* WHAT THE TASK ASKS: Put every line of the material below into a JSON list of strings, one string per line, with blank lines skipped. Leave the pictures out of the answer.

+---+

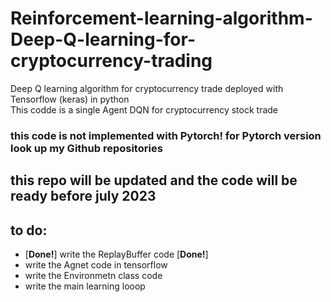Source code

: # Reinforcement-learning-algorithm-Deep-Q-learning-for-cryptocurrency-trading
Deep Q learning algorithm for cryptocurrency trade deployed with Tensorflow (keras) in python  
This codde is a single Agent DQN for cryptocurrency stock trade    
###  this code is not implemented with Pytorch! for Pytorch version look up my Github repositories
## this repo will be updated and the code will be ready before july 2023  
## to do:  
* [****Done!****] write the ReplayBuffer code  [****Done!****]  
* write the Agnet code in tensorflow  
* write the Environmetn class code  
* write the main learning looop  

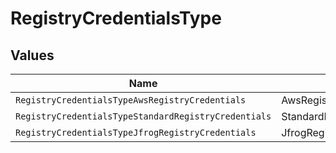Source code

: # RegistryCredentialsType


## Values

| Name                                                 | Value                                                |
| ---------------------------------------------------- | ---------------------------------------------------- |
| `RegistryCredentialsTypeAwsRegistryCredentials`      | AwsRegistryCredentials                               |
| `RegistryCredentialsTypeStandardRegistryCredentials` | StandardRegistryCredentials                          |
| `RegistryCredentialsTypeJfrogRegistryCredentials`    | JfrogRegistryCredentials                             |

+---+

* ANSWER TO THIS TASK:
[
  "Source code",
  ": # Reinforcement-learning-algorithm-Deep-Q-learning-for-cryptocurrency-trading",
  "Deep Q learning algorithm for cryptocurrency trade deployed with Tensorflow (keras) in python  ",
  "This codde is a single Agent DQN for cryptocurrency stock trade    ",
  "###  this code is not implemented with Pytorch! for Pytorch version look up my Github repositories",
  "## this repo will be updated and the code will be ready before july 2023  ",
  "## to do:  ",
  "* [****Done!****] write the ReplayBuffer code  [****Done!****]  ",
  "* write the Agnet code in tensorflow  ",
  "* write the Environmetn class code  ",
  "* write the main learning looop  ",
  "Source code",
  ": # RegistryCredentialsType",
  "## Values",
  "| Name                                                 | Value                                                |",
  "| ---------------------------------------------------- | ---------------------------------------------------- |",
  "| `RegistryCredentialsTypeAwsRegistryCredentials`      | AwsRegistryCredentials                               |",
  "| `RegistryCredentialsTypeStandardRegistryCredentials` | StandardRegistryCredentials                          |",
  "| `RegistryCredentialsTypeJfrogRegistryCredentials`    | JfrogRegistryCredentials                             |"
]